• Exercise directions
Carry on the blog post about Slep-Tone's karaoke trademark suit against a bar, picking up after its last paragraph.

• Excerpt provided

━━━━━━━━━━━━━━━━━━━━

Friday, October 03, 2014

Phantom trademark of the Opera: Dastar bars Slep-Tone's claim

(There are a lot of Slep-Tone cases floating out around there. I like this one.)

Slep-Tone Entertainment Corp. v. Canton Phoenix Inc., 3:14-cv-00764 (D. Or. Sept. 4, 2014) (magistrate judge)

Slep-Tone, a maker of karaoke CDs, alleged that defendants (a bar) possessed a hard drive storing over 24,000 unauthorized karaoke tracks “bearing Slep-Tone's trademarks and distinctive trade dress,” and used those tracks to provide karaoke entertainment services to their customers without a license.  The marks display as part of the audio-visual display of a karaoke track when it’s played.  But Slep-Tone apparently won’t or can’t bring a copyright claim (indeed, elsewhere it’s being sued for infringing music companies’ copyrights in creating its karaoke CDs) so it brought trademark claims under state and federal law. Slep-Tone alleged that defendants’ customers were likely to be deceived by the graphical display of the marks during karaoke performances into believing that the tracks were properly licensed or legally purchased.  (Query whether it’s plausible that reasonable bar consumers would have any belief at all about this unless prompted.)

━━━━━━━━━━━━━━━━━━━━

Dataset records
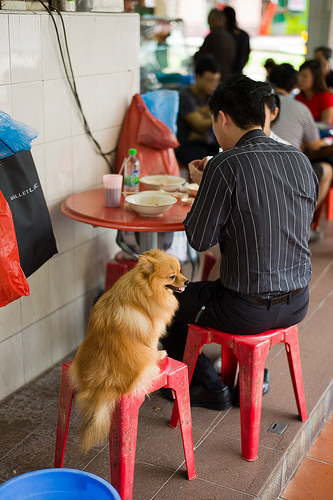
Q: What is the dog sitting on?
A: Plastic bench.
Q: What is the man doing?
A: Eating.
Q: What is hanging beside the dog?
A: Shopping bag.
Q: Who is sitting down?
A: Dog.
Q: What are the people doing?
A: Sitting down.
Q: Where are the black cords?
A: Wall.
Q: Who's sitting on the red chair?
A: Dog.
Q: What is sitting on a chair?
A: Small dog.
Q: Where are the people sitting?
A: Restaurant.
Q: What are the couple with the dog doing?
A: Eating.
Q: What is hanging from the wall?
A: Bags.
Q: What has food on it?
A: Round table.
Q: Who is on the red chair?
A: A dog.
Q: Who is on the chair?
A: A man in black pants and a shirt.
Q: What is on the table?
A: Plates and cups.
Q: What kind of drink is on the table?
A: A water bottle.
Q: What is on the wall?
A: Two black cords.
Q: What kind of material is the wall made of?
A: Tile.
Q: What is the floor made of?
A: Red tile.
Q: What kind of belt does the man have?
A: A black belt.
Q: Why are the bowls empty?
A: Because the man ate his food.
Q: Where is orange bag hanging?
A: On wall.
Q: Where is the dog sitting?
A: On red stool.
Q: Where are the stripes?
A: Man's shirt.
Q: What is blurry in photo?
A: People in background.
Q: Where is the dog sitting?
A: On the stool.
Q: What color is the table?
A: Red.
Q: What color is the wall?
A: White.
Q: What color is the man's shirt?
A: Black.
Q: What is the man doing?
A: Eating.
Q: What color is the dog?
A: Brown.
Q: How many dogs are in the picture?
A: One.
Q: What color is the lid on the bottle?
A: Green.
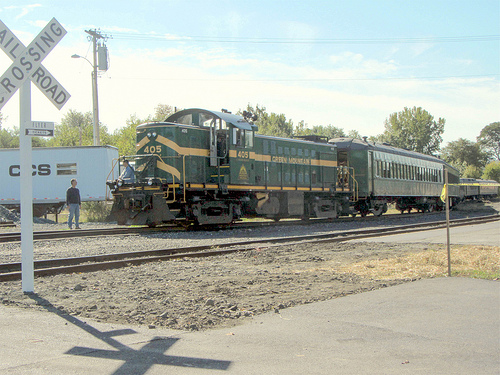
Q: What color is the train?
A: Green.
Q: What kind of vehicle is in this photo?
A: A train.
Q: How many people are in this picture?
A: One.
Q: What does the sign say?
A: Railroad crossing.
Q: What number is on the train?
A: 405.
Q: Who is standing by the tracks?
A: The man.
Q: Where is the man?
A: Next to the train track.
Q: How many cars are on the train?
A: Two.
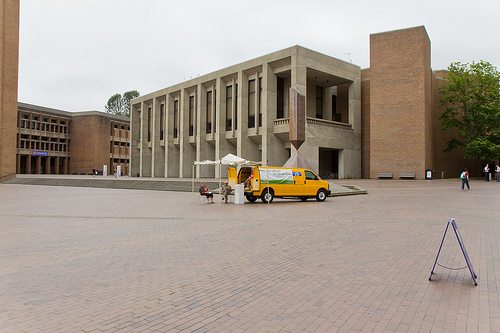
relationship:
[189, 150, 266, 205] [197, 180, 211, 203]
canopy covering men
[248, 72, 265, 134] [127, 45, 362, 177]
long window on building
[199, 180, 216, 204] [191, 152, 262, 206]
men under canopy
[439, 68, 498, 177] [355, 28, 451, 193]
tree by building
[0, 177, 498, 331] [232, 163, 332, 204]
brick walkway around van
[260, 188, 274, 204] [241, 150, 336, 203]
tire on van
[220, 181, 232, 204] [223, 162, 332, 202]
man behind van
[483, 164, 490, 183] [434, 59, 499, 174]
man standing near tree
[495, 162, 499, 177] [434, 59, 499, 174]
people standing near tree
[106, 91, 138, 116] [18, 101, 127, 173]
tree behind building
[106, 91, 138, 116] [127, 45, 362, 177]
tree behind building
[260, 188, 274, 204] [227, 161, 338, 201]
tire on van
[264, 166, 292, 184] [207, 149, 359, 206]
sign on van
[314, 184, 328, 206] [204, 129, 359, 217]
tire on van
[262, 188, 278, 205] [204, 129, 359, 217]
tire on van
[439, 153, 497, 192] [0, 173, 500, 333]
people walking walking on brick walkway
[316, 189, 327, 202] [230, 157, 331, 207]
tire on van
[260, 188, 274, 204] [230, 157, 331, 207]
tire on van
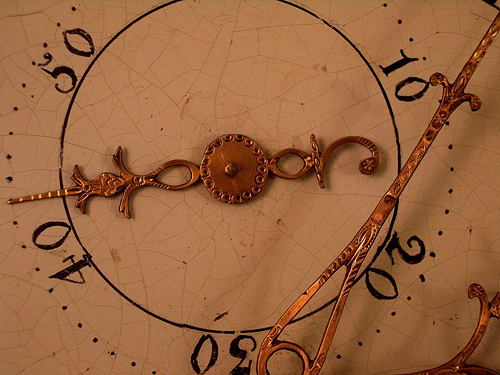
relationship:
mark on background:
[109, 247, 123, 262] [0, 2, 498, 373]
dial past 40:
[9, 130, 382, 216] [31, 220, 91, 287]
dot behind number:
[22, 82, 26, 86] [37, 50, 77, 95]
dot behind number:
[422, 55, 427, 61] [379, 50, 419, 77]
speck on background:
[322, 64, 327, 73] [0, 2, 498, 373]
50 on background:
[38, 28, 96, 93] [0, 2, 498, 373]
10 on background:
[379, 49, 431, 101] [0, 2, 498, 373]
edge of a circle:
[57, 145, 67, 171] [57, 4, 403, 335]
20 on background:
[361, 232, 424, 300] [0, 2, 498, 373]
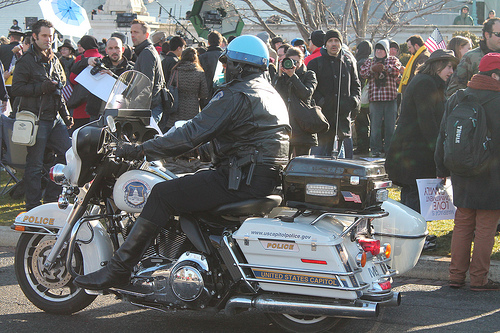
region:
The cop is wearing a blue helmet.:
[212, 30, 274, 74]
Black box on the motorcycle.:
[286, 144, 396, 217]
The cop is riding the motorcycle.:
[132, 39, 334, 229]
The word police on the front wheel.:
[14, 208, 65, 228]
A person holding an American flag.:
[406, 27, 460, 59]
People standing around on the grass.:
[269, 9, 473, 155]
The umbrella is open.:
[21, 2, 98, 35]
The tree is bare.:
[241, 0, 421, 32]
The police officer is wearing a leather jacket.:
[186, 80, 286, 140]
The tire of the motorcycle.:
[9, 223, 89, 328]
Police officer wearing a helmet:
[204, 23, 274, 84]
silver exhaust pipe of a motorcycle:
[244, 281, 395, 328]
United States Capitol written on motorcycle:
[249, 262, 346, 295]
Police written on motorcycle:
[15, 208, 62, 231]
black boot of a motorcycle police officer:
[63, 197, 166, 303]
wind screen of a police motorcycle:
[76, 60, 164, 139]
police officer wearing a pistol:
[217, 144, 261, 198]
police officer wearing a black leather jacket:
[129, 68, 307, 186]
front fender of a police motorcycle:
[10, 205, 126, 318]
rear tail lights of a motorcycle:
[356, 231, 400, 273]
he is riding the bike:
[214, 169, 266, 209]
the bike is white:
[249, 246, 284, 276]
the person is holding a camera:
[280, 54, 298, 76]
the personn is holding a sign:
[428, 171, 450, 194]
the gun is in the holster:
[223, 148, 258, 180]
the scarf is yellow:
[402, 56, 417, 70]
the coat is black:
[241, 96, 259, 126]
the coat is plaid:
[372, 84, 389, 96]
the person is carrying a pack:
[453, 86, 497, 153]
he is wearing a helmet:
[229, 45, 251, 73]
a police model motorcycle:
[8, 66, 430, 331]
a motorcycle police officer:
[68, 32, 299, 295]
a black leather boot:
[66, 209, 169, 292]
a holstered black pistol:
[223, 145, 258, 194]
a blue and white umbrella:
[39, 1, 90, 43]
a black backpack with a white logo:
[437, 81, 496, 183]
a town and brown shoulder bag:
[11, 72, 48, 150]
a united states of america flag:
[338, 187, 365, 207]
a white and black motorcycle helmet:
[220, 27, 281, 86]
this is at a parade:
[8, 3, 459, 280]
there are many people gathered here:
[25, 37, 346, 319]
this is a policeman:
[74, 39, 425, 301]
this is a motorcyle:
[94, 143, 402, 329]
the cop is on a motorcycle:
[31, 86, 384, 297]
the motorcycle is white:
[45, 171, 354, 301]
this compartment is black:
[277, 144, 374, 198]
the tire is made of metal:
[5, 240, 92, 315]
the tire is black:
[0, 274, 83, 304]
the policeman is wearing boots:
[68, 206, 200, 287]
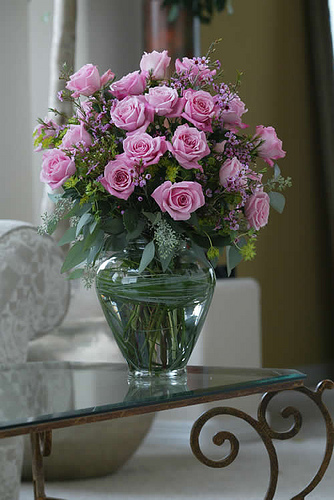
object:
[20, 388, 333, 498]
carpet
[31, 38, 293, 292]
buds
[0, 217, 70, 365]
arm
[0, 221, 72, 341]
design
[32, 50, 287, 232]
flowers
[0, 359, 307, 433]
table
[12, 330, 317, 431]
coffee table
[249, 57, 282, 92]
ground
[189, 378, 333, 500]
designs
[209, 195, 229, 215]
leaves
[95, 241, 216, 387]
vase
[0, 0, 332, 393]
wall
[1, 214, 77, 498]
designer sofa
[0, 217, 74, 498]
couch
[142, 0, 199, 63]
molding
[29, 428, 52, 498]
leg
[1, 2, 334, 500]
background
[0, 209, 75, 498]
chair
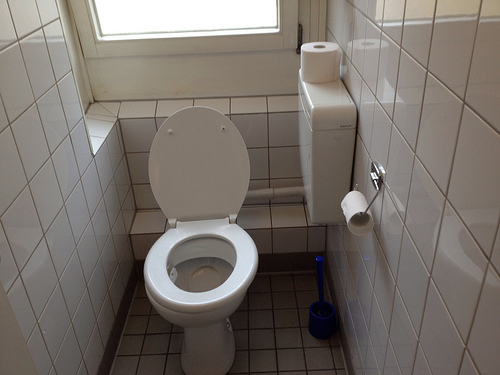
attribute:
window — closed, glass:
[84, 0, 277, 41]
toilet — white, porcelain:
[142, 106, 259, 372]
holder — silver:
[351, 160, 383, 215]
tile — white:
[411, 69, 465, 199]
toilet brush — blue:
[301, 248, 345, 345]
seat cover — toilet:
[147, 107, 249, 227]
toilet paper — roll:
[329, 159, 391, 256]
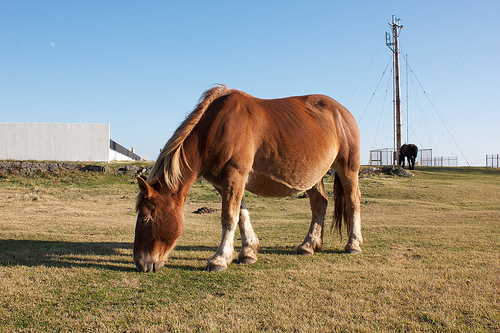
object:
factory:
[0, 119, 147, 162]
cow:
[393, 143, 418, 170]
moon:
[51, 42, 55, 47]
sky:
[116, 76, 175, 110]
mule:
[133, 82, 363, 273]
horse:
[133, 82, 361, 273]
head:
[133, 176, 185, 273]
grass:
[164, 269, 220, 295]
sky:
[114, 48, 173, 84]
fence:
[434, 156, 459, 167]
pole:
[379, 13, 401, 147]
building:
[0, 122, 146, 163]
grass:
[116, 273, 182, 302]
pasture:
[0, 157, 500, 333]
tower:
[384, 14, 402, 166]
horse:
[393, 144, 418, 171]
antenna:
[360, 14, 469, 170]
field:
[1, 166, 500, 333]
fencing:
[369, 147, 458, 166]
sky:
[196, 0, 355, 50]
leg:
[297, 180, 328, 256]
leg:
[212, 185, 259, 264]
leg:
[205, 172, 244, 272]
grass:
[16, 279, 102, 315]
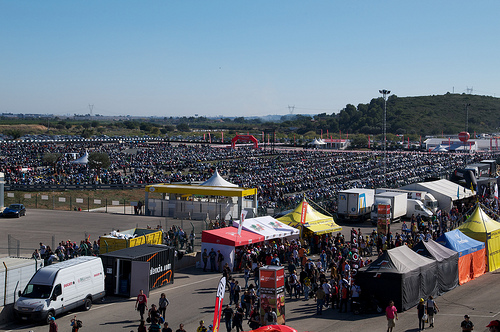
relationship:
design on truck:
[356, 192, 366, 214] [336, 186, 376, 225]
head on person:
[386, 300, 395, 307] [382, 298, 399, 330]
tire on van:
[83, 297, 93, 310] [11, 252, 107, 322]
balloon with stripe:
[456, 127, 471, 144] [454, 130, 471, 138]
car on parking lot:
[0, 204, 30, 224] [1, 203, 209, 281]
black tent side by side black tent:
[419, 235, 461, 292] [367, 245, 436, 307]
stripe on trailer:
[145, 248, 157, 265] [98, 243, 175, 298]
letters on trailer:
[149, 260, 171, 275] [98, 243, 175, 298]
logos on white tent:
[246, 210, 296, 240] [242, 207, 301, 250]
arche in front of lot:
[234, 137, 256, 147] [2, 139, 499, 224]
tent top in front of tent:
[291, 197, 341, 233] [229, 215, 304, 267]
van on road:
[17, 242, 127, 311] [15, 199, 494, 329]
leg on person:
[134, 302, 143, 318] [132, 284, 152, 326]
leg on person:
[381, 314, 400, 329] [380, 301, 404, 330]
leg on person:
[314, 302, 319, 317] [313, 285, 327, 319]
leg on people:
[418, 311, 436, 327] [425, 295, 439, 328]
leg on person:
[386, 320, 398, 330] [368, 294, 408, 329]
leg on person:
[319, 303, 322, 314] [313, 285, 327, 319]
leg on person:
[329, 297, 336, 307] [329, 277, 343, 312]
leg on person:
[297, 290, 308, 302] [285, 267, 306, 295]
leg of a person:
[289, 286, 294, 296] [289, 268, 301, 300]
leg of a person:
[233, 295, 241, 302] [242, 307, 312, 332]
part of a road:
[16, 278, 223, 332] [15, 199, 494, 329]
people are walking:
[418, 316, 453, 332] [352, 293, 462, 332]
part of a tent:
[135, 202, 341, 304] [345, 236, 430, 304]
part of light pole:
[253, 130, 450, 323] [375, 85, 392, 189]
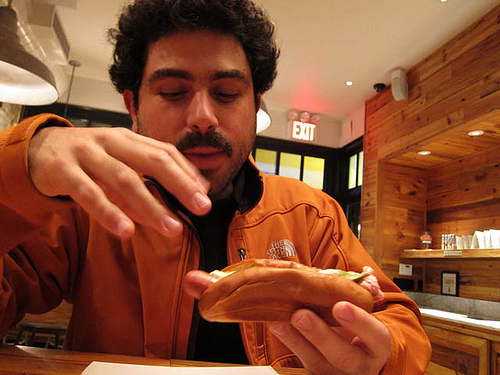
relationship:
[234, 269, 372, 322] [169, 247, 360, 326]
bun of dog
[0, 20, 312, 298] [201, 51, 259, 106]
man has eye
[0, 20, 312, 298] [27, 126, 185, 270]
man has hand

━━━━━━━━━━━━━━━━━━━━

• Output of the exercise
Defendants argued that this was a job for copyright.  The judge agreed that “not all potential consumer confusion involving commercial use of a product bearing an enforceable trademark (or bearing protectable trade dress) can give rise to a Lanham Act claim,” particularly when there was an overlap with copyright.  Though Slep-Tone’s claims didn’t depend on Fox’s rejected theory of required attribution in Dastar, Dastar nonetheless provided guidance by reaffirming the rule that the Lanham Act doesn’t provide protections of the same nature as those provided by copyright or patent.  In general, copying is allowed unless an IP right like copyright or patent protects it.  (What about a disclaimer requirement to harmonize TM with copyright/patent?  Since disclaimers often don’t work, especially when they’re about matters that are immaterial to most consumers, I’d suggest it doesn’t make sense to make protection from trademark claims based on copying an expressive work or functional item turn on whether or not there was some sort of disclaimer.)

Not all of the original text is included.